Filip Granciszek didn’t reply, but nodded several times.
When they stopped to stretch their legs, Reynevan couldn’t resist. He took Urban Horn to one side and asked what had caused his sharp reaction. Horn didn’t want to talk at first, limiting himself to a few oaths and grunts about sodding amateur Inquisitors. Seeing, however, that Reynevan wanted more, he sat down on a fallen tree and called his dog.
“I don’t give a damn about any of their heresies, Lancelot,” he began quietly. “Even though only a halfwit—and I don’t consider myself one—would fail to notice that perhaps something ought to change, or be reformed. And I can understand that it piques the Church when they hear there’s no God, that no one cares about the Ten Commandments, and that we ought to worship Lucifer. I understand why they’d start yelling ‘heresy’ on hearing that kind of dictum.
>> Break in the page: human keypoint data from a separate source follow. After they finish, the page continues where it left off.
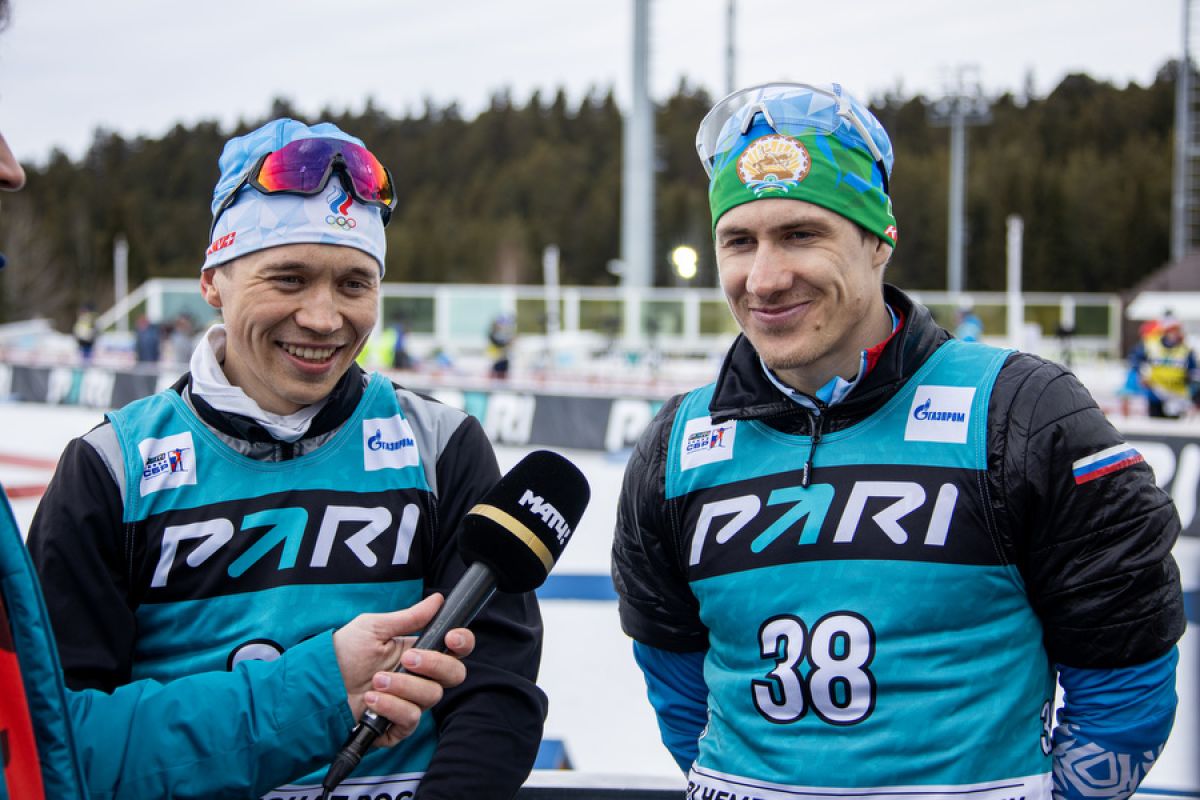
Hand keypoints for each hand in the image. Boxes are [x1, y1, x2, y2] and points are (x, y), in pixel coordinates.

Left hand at [332, 593, 474, 746]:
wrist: (318, 683)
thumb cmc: (344, 652)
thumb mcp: (374, 627)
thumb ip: (409, 617)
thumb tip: (438, 599)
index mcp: (420, 652)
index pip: (456, 650)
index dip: (462, 643)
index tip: (451, 638)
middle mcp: (420, 678)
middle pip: (454, 675)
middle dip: (434, 665)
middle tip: (407, 659)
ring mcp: (410, 701)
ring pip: (431, 696)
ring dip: (403, 686)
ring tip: (376, 680)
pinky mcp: (397, 725)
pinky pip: (411, 718)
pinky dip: (391, 707)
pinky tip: (372, 699)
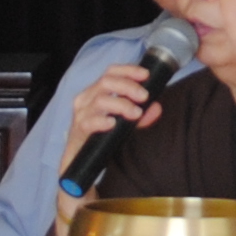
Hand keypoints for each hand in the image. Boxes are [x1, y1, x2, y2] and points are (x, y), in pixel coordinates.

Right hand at [50, 63, 162, 235]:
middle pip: (106, 81)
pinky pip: (88, 122)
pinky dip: (102, 120)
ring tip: (135, 113)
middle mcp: (86, 100)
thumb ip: (140, 116)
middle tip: (144, 96)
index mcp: (95, 93)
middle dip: (128, 86)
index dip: (128, 70)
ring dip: (121, 103)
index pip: (111, 72)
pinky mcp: (78, 132)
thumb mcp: (124, 125)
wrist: (80, 166)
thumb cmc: (101, 139)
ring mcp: (80, 115)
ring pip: (100, 99)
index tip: (146, 75)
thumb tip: (157, 107)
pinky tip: (113, 123)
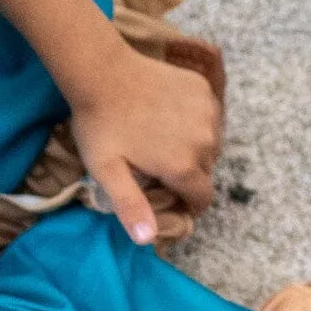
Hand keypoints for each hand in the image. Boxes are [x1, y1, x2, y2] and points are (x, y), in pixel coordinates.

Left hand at [68, 44, 220, 245]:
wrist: (101, 71)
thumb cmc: (100, 125)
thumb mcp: (107, 171)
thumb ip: (131, 206)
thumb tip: (148, 239)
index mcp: (183, 165)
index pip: (202, 198)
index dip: (187, 202)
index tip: (168, 193)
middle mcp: (204, 140)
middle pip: (206, 170)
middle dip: (188, 173)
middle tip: (157, 164)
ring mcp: (207, 111)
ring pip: (210, 142)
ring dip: (193, 146)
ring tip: (162, 138)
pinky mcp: (202, 88)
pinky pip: (207, 114)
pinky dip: (194, 119)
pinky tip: (168, 114)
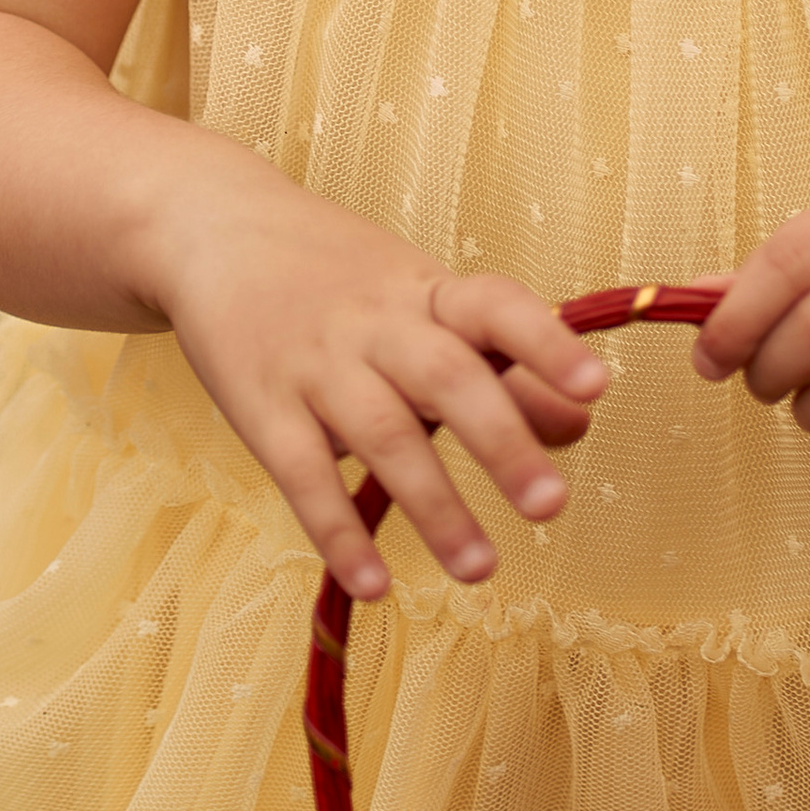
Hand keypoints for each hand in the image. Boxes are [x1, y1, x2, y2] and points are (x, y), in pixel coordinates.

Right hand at [148, 165, 612, 600]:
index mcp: (425, 292)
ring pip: (383, 435)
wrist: (213, 226)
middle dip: (502, 442)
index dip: (547, 346)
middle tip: (551, 506)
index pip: (496, 307)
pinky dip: (339, 532)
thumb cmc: (338, 276)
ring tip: (480, 568)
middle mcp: (376, 324)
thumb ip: (496, 359)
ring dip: (434, 506)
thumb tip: (577, 424)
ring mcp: (316, 365)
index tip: (596, 387)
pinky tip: (374, 584)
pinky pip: (303, 474)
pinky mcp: (260, 407)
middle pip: (447, 377)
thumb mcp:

But what then? What infuriates them the most? Not apostasy and godlessness, not the denial of the sacraments. It is the call for evangelical poverty that enrages them the most. For humility. For sacrifice. For service to God and the people. They go into a frenzy when anybody asks them to renounce power and money. That’s why they attack the heretics so ferociously. Dammit, I consider it a miracle that Poverello, Francis the Pauper, wasn’t burned at the stake! But I fear that every day some anonymous Poverello, unknown and unrecognised by anyone, is thrown on the pyre.”